[EXERCISE DETAILS] Take every line containing "редакции" from the material and copy it.

Segment Open

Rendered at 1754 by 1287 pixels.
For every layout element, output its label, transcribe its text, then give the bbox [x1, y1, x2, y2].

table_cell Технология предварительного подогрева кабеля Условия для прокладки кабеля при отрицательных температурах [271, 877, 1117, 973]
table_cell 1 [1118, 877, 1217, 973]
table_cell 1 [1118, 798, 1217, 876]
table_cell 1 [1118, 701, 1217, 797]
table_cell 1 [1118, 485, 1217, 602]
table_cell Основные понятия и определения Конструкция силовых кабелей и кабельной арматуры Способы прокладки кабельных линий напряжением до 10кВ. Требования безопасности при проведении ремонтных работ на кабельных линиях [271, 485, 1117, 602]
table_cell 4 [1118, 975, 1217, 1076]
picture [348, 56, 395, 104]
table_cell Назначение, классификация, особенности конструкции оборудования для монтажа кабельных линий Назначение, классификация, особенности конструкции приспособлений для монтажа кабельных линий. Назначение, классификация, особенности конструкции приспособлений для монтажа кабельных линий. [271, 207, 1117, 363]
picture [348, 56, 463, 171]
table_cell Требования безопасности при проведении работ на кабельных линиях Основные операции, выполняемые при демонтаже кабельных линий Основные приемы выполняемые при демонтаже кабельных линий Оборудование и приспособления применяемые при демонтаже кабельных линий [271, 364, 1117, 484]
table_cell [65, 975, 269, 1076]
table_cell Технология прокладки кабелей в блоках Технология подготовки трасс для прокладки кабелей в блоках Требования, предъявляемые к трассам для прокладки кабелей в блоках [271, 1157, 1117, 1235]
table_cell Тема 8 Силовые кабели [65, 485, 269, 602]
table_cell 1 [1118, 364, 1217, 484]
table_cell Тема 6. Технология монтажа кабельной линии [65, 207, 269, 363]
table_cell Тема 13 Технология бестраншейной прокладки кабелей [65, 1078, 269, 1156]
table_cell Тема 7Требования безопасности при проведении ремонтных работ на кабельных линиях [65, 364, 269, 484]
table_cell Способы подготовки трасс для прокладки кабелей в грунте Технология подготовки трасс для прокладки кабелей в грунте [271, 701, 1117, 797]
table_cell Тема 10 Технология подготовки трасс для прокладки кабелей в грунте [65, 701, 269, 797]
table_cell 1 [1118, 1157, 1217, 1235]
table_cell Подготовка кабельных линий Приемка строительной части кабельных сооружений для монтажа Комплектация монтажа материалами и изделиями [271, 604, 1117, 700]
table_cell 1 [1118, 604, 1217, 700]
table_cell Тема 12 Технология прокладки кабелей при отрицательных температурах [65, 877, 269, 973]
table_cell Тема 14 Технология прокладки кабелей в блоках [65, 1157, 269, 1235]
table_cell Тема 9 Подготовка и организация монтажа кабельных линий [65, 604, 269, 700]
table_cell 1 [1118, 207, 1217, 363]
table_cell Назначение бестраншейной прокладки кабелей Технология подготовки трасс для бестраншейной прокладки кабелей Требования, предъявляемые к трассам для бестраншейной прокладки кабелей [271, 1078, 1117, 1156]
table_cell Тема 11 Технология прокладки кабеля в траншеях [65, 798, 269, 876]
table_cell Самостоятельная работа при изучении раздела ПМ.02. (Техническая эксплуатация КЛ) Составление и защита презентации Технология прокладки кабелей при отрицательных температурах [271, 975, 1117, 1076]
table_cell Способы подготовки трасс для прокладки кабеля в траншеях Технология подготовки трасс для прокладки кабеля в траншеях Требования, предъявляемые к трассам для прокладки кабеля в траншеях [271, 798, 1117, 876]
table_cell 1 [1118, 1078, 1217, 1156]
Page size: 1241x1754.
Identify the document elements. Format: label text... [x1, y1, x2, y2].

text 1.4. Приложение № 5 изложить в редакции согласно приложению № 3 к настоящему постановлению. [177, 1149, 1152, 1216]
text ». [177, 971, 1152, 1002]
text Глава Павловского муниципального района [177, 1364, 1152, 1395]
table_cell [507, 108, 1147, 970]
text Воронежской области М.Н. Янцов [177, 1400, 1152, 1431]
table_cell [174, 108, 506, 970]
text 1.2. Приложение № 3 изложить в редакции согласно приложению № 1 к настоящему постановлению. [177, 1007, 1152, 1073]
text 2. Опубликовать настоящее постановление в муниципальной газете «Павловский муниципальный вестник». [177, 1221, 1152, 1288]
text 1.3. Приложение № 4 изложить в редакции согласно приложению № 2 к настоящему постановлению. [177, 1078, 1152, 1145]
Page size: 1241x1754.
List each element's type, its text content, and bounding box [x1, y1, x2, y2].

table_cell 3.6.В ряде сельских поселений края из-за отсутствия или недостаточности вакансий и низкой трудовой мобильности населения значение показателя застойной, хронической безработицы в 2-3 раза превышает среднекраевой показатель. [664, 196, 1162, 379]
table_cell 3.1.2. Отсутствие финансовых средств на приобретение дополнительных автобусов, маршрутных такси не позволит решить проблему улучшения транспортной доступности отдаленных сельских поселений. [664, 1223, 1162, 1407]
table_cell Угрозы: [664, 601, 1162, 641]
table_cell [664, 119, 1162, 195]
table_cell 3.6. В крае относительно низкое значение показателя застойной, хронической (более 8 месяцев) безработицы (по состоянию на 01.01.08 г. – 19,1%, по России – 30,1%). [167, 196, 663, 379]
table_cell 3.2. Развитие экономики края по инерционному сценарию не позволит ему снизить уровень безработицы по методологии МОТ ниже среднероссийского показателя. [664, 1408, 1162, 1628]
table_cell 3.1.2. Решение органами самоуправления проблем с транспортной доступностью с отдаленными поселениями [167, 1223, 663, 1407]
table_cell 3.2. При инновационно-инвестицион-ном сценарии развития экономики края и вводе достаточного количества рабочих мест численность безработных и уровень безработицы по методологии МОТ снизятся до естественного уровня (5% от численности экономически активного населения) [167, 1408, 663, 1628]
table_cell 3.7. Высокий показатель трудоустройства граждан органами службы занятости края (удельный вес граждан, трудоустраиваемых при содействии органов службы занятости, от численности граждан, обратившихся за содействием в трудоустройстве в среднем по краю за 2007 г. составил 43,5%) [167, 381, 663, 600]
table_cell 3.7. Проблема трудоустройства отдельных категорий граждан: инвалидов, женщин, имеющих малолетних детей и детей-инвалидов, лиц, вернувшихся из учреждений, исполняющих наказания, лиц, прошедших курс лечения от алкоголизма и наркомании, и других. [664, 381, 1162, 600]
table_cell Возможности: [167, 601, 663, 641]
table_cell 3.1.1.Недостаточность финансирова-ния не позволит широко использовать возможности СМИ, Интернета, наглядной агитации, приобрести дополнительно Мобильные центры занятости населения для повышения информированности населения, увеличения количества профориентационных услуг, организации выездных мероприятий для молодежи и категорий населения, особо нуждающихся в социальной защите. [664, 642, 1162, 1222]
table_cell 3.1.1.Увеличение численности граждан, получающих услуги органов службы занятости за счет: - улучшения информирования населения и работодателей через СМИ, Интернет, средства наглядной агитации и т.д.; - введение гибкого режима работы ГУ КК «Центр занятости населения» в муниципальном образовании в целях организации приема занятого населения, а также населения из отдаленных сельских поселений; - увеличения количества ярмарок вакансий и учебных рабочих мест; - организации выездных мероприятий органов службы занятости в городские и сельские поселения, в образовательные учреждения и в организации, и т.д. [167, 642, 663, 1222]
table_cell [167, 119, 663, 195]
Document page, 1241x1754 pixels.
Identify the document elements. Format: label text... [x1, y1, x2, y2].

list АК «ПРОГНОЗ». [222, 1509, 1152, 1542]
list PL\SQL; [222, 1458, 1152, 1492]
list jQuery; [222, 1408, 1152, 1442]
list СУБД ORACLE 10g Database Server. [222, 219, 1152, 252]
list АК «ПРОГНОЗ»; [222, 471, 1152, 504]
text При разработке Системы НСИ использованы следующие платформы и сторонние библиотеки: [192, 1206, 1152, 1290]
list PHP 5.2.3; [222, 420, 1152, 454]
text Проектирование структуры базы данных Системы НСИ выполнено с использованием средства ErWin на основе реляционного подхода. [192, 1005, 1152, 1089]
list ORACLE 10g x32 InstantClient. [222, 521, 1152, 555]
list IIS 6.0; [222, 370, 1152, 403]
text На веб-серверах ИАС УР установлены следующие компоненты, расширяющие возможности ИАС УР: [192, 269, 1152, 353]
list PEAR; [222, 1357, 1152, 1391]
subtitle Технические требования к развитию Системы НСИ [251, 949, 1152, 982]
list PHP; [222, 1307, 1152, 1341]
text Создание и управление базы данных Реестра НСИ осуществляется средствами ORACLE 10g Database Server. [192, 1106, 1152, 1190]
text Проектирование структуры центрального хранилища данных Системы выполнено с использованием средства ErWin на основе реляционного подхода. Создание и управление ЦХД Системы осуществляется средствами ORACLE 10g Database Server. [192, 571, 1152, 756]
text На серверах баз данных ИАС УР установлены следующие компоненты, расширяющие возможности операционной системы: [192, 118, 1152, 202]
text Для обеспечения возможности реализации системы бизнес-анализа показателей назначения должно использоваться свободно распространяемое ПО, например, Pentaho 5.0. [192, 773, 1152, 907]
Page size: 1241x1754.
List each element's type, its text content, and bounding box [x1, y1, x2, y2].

Segment Closed

[COMPLETED EXERCISE]
text 1.4. Приложение № 5 изложить в редакции согласно приложению № 3 к настоящему постановлению. [177, 1149, 1152, 1216]
text 1.2. Приложение № 3 изложить в редакции согласно приложению № 1 к настоящему постановлению. [177, 1007, 1152, 1073]
text 1.3. Приложение № 4 изложить в редакции согласно приложению № 2 к настоящему постановлению. [177, 1078, 1152, 1145]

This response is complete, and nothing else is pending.